======== Materials provided ========

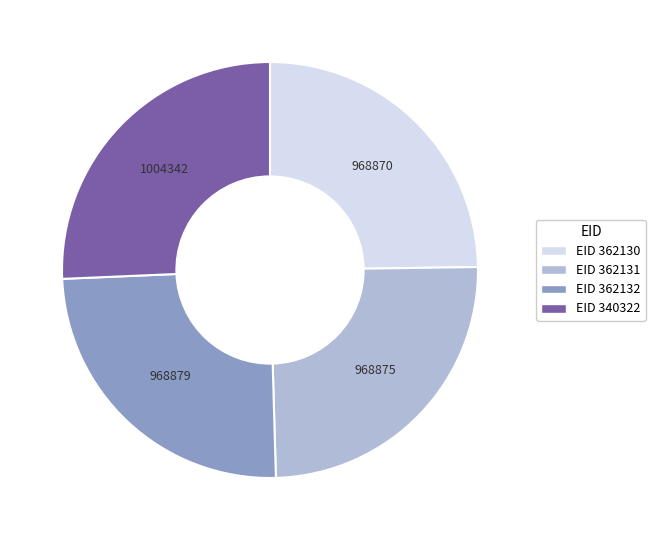

Which category has the biggest portion of the pie?

EID 340322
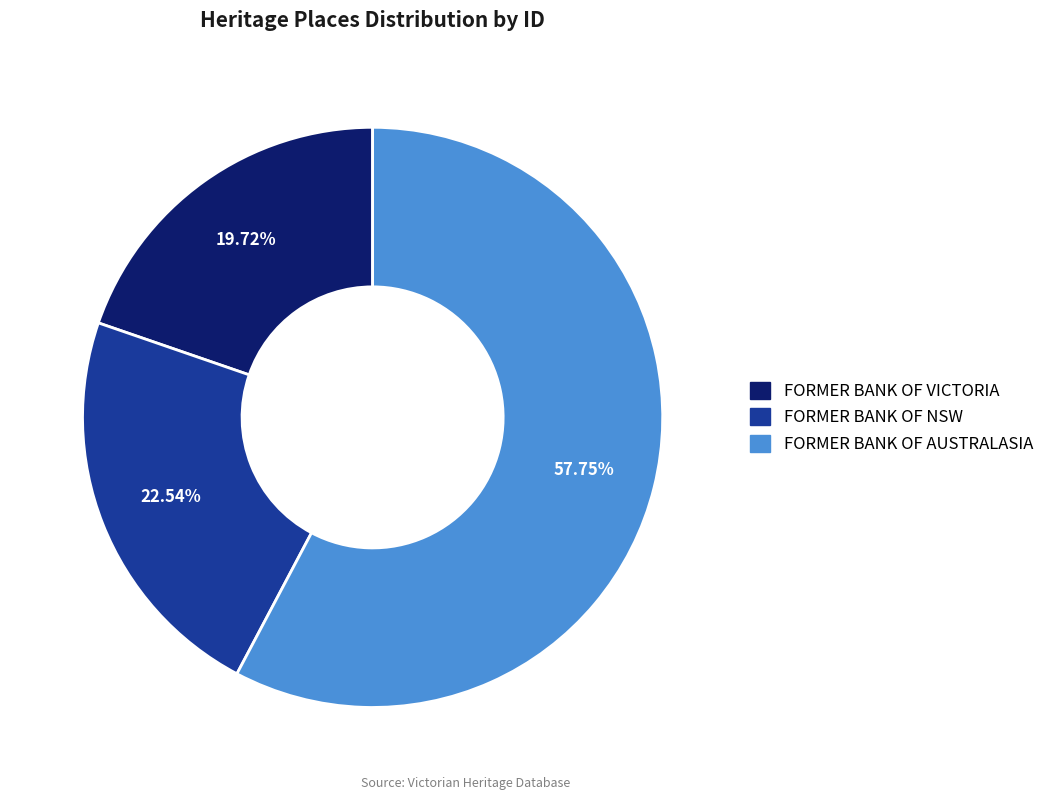

Do FORMER BANK OF VICTORIA and FORMER BANK OF NSW together represent more than half of the pie?

No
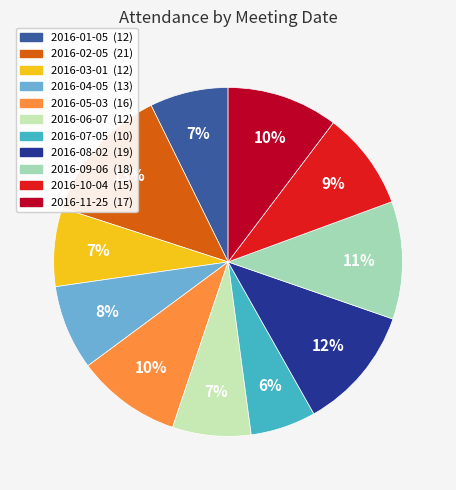

Which slice is the smallest?

2016-07-05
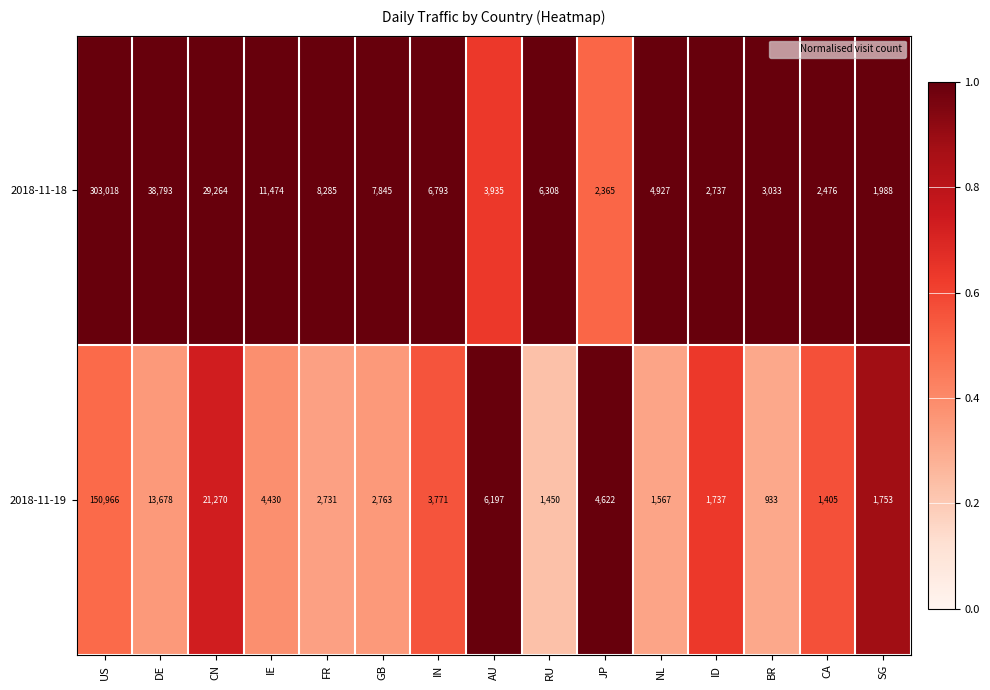

Reading right to left, list all the values displayed in this chart.

2018-11-18: SG=1988	CA=2476	BR=3033	ID=2737	NL=4927	JP=2365	RU=6308	AU=3935	IN=6793	GB=7845	FR=8285	IE=11474	CN=29264	DE=38793	US=303018
2018-11-19: SG=1753	CA=1405	BR=933	ID=1737	NL=1567	JP=4622	RU=1450	AU=6197	IN=3771	GB=2763	FR=2731	IE=4430	CN=21270	DE=13678	US=150966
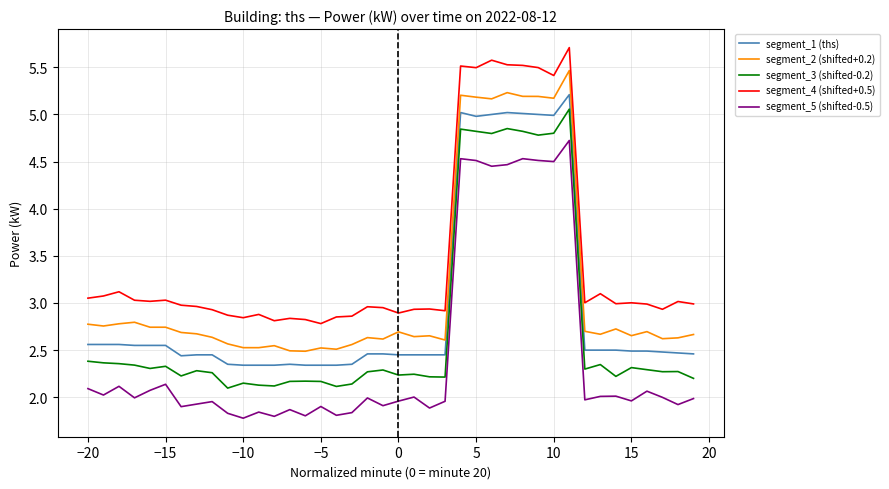

What is the sum of all segment_3 (shifted-0.2) values?

110.6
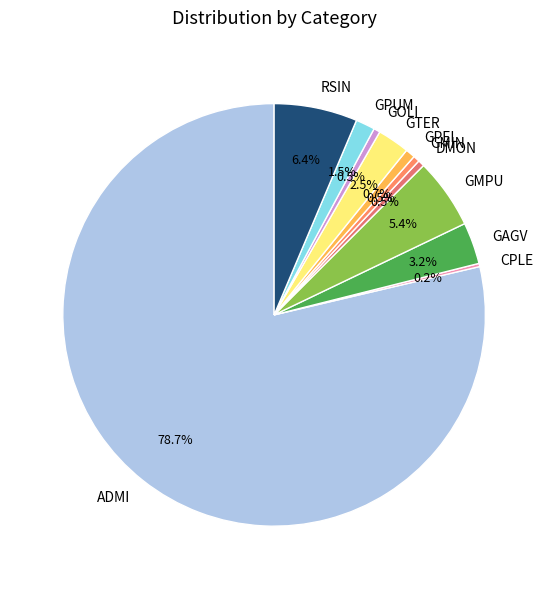

What portion of the pie excludes GTER?

97.5%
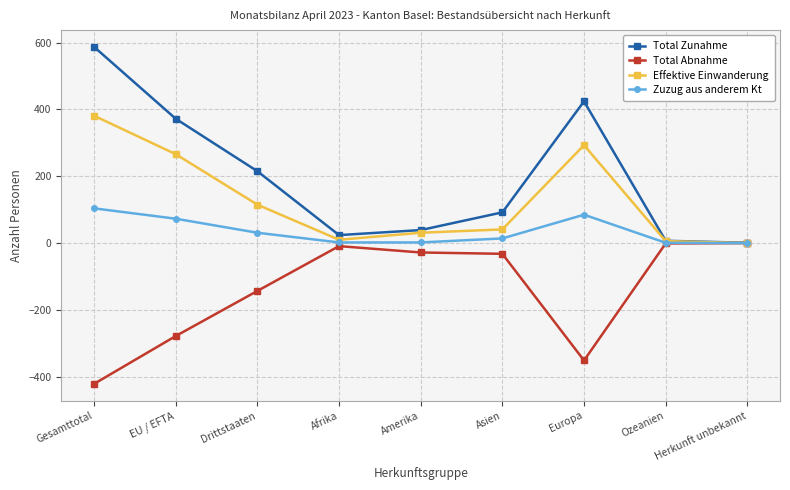

Which category has the lowest value across all series?

Gesamttotal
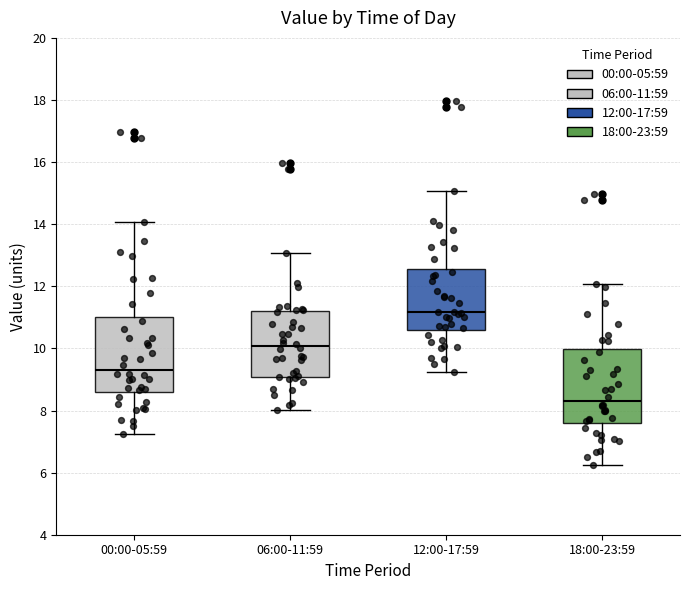

Reading left to right, transcribe this box plot: for each box, give where its median line is, the range the box spans, and where its two whiskers end, as read against the y-axis. The values are not printed on the chart, so give them approximately, as read against the axis.

00:00-05:59: median 9.4, box 8.6 to 11.0, whiskers 7.2 to 14.0
06:00-11:59: median 10.0, box 9.0 to 11.2, whiskers 8.0 to 13.0
12:00-17:59: median 11.2, box 10.6 to 12.6, whiskers 9.2 to 15.0
18:00-23:59: median 8.4, box 7.6 to 10.0, whiskers 6.2 to 12.0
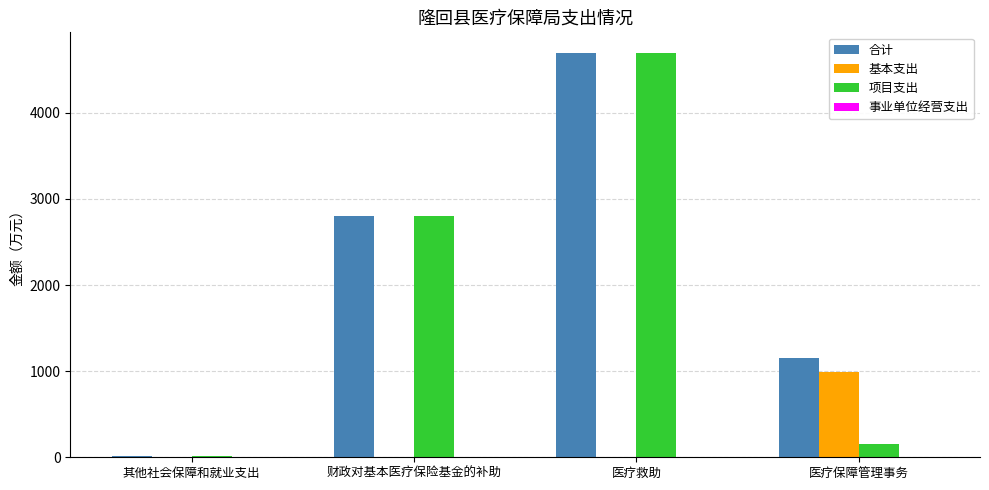

What is the spread (max minus min) of values at 医疗保障管理事务?

995.9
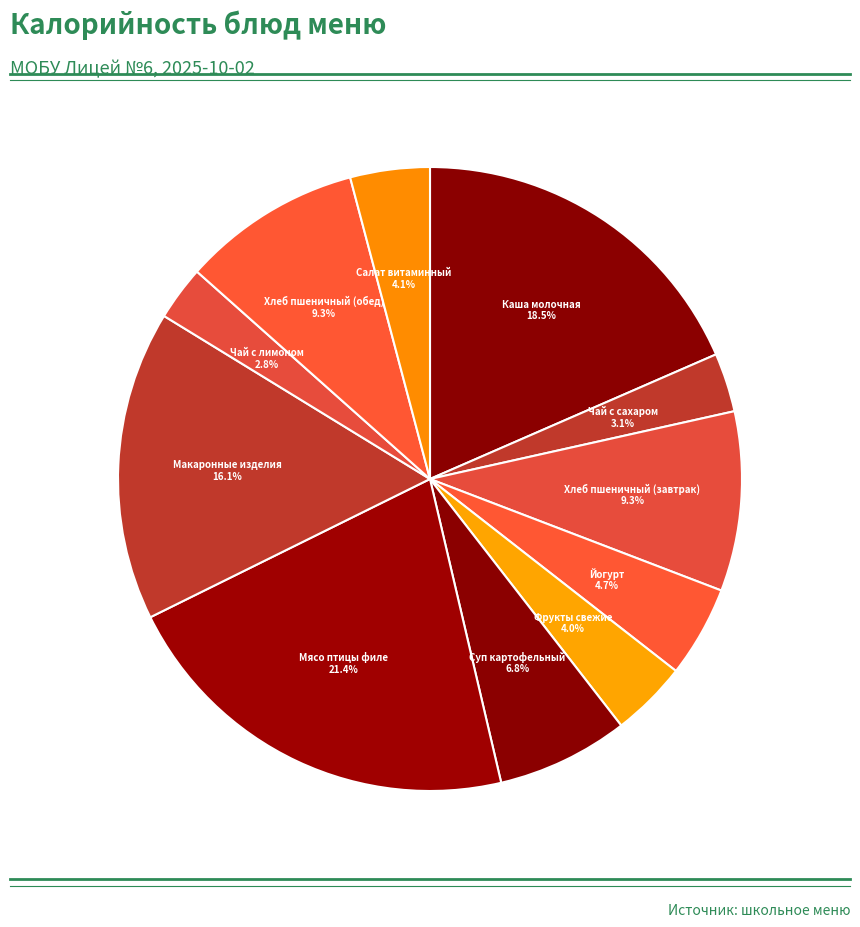

How many segments does this pie chart have?

11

========

> **To-do item**
Can you return every row above word for word, leaving out the pictures?

> **Answer for this exercise**
Which category has the biggest portion of the pie?

EID 340322

Do FORMER BANK OF VICTORIA and FORMER BANK OF NSW together represent more than half of the pie?

No

Which slice is the smallest?

2016-07-05

Reading right to left, list all the values displayed in this chart.

2018-11-18: SG=1988	CA=2476	BR=3033	ID=2737	NL=4927	JP=2365	RU=6308	AU=3935	IN=6793	GB=7845	FR=8285	IE=11474	CN=29264	DE=38793	US=303018
2018-11-19: SG=1753	CA=1405	BR=933	ID=1737	NL=1567	JP=4622	RU=1450	AU=6197	IN=3771	GB=2763	FR=2731	IE=4430	CN=21270	DE=13678	US=150966

What is the sum of all segment_3 (shifted-0.2) values?

110.6

What portion of the pie excludes GTER?

97.5%

Which category has the lowest value across all series?

Gesamttotal

Reading left to right, transcribe this box plot: for each box, give where its median line is, the range the box spans, and where its two whiskers end, as read against the y-axis. The values are not printed on the chart, so give them approximately, as read against the axis.

00:00-05:59: median 9.4, box 8.6 to 11.0, whiskers 7.2 to 14.0
06:00-11:59: median 10.0, box 9.0 to 11.2, whiskers 8.0 to 13.0
12:00-17:59: median 11.2, box 10.6 to 12.6, whiskers 9.2 to 15.0
18:00-23:59: median 8.4, box 7.6 to 10.0, whiskers 6.2 to 12.0

What is the spread (max minus min) of values at 医疗保障管理事务?

995.9

How many segments does this pie chart have?

11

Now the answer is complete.